Widerworte, auch auf der Straße

Samstagvormittag, 10 Uhr: ein Rollator wartet vor dem Café Gromer auf Testpersonen, während Mitglieder der Initiative Lebendiges Eislingen-Süd. Jetzt! mit Passanten diskutieren. Viel haben sie an diesem Morgen nicht zu tun. „Gestern Abend war es deutlich mehr“, sagt Ritz. Unzufrieden ist er aber nicht. Er zeigt auf eine Liste mit Unterschriften von Unterstützern der Bürgerinitiative gegen die Bürgerinitiative. Doch dem SPD-Mann und seinen Mitstreitern schlägt nicht nur Sympathie entgegen. Eine ältere Frau weist ihn harsch ab. „Lassen Sie’s gut sein“, sagt sie und hastet weiter. Sie ist nicht die Einzige, die auf Abwehr schaltet. Dieses Thema, so viel steht fest, hat in der Stadt Gräben aufgerissen.

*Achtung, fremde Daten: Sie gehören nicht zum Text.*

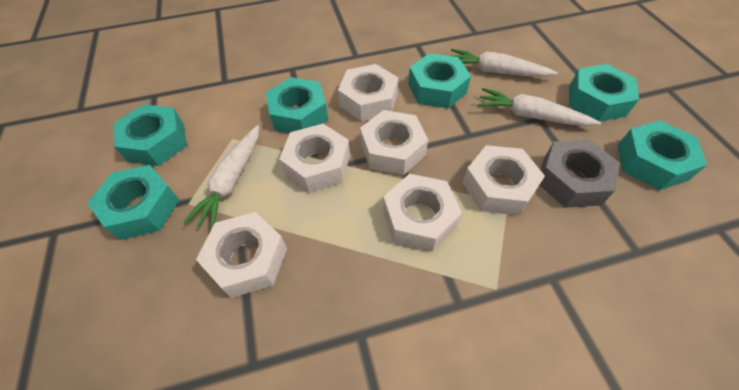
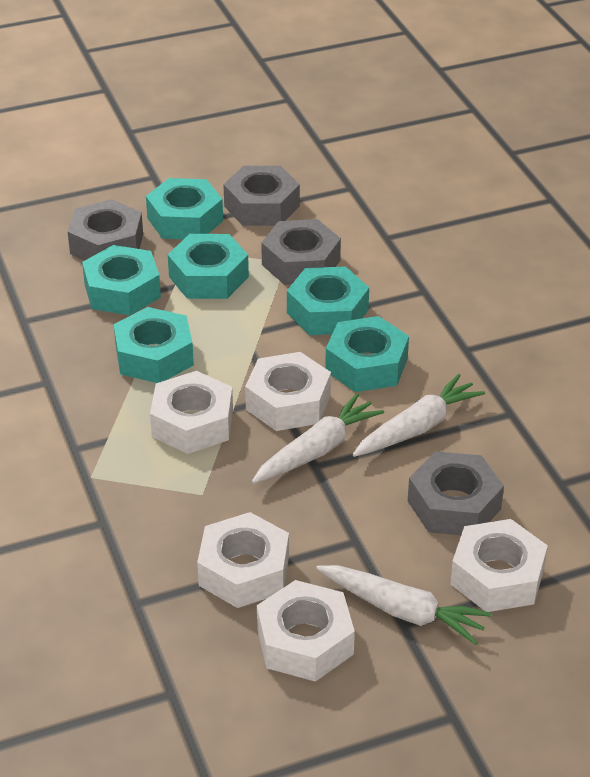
grey nut: 1 -> 4
white nut: 6 -> 5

Inzwischen hat sich Christian Waldenmaier den Rollator geschnappt. Fast 20 Minuten braucht der 27-Jährige, um mit dem Rollator vom Café Gromer zum Hotel Hirsch, über die alte B 10 zur Kreissparkasse vis-à-vis und von dort zur AOK und über die Stuttgarter Straße wieder zum Ausgangspunkt zurückzugelangen. Verblüfft schaut er am Ende auf die Uhr. Vor allem die vielen Ampeln und die Umwege zu den Fußgängerüberwegen haben ihn Zeit gekostet. Die Hirschkreuzung ist an keiner Stelle direkt zu überqueren.

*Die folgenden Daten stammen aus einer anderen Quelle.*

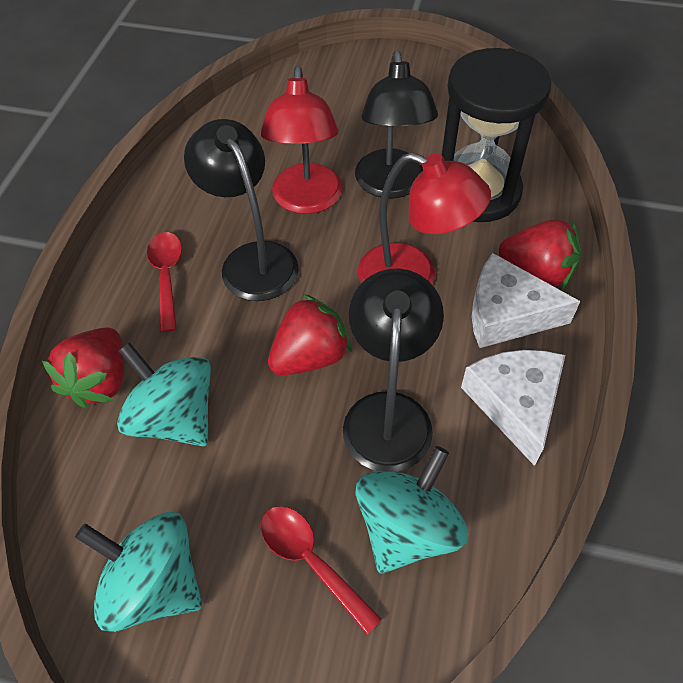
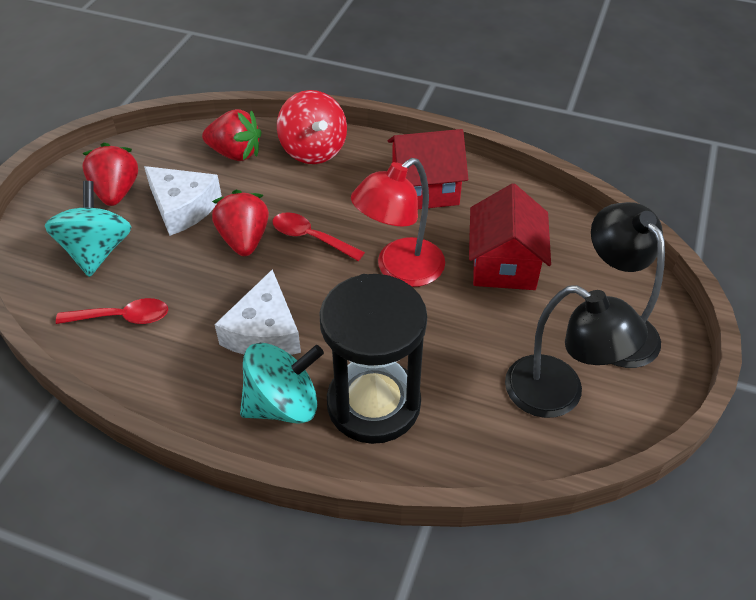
black lamp: 3 -> 2
red house: 0 -> 2
red lamp: 2 -> 1
red spinning top: 0 -> 1
turquoise spinning top: 3 -> 2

Der Rollstuhl fährt sich beinahe fest

Dafür kann man sie unterqueren. Auch dies kann zu einem Abenteuer werden. Ein Rollifahrer steckt rasch im marode gewordenen Pflaster fest. „Hätte ich nicht aufgepasst, wäre ich umgekippt“, sagt er. Deshalb wechselt er auf die Fahrradspur, die asphaltiert ist. Das hat Tücken. Die Unterführung ist unübersichtlich und verzweigt. Auf der Südseite geht es stramm bergan. Obwohl der Rollifahrer geübt ist, bereitet ihm die Steigung Mühe. „Jemand Älteres schafft das nicht“, konstatiert er. Schieben fällt an dieser Stelle ebenfalls schwer, obwohl der Mann nur 70 Kilo wiegt.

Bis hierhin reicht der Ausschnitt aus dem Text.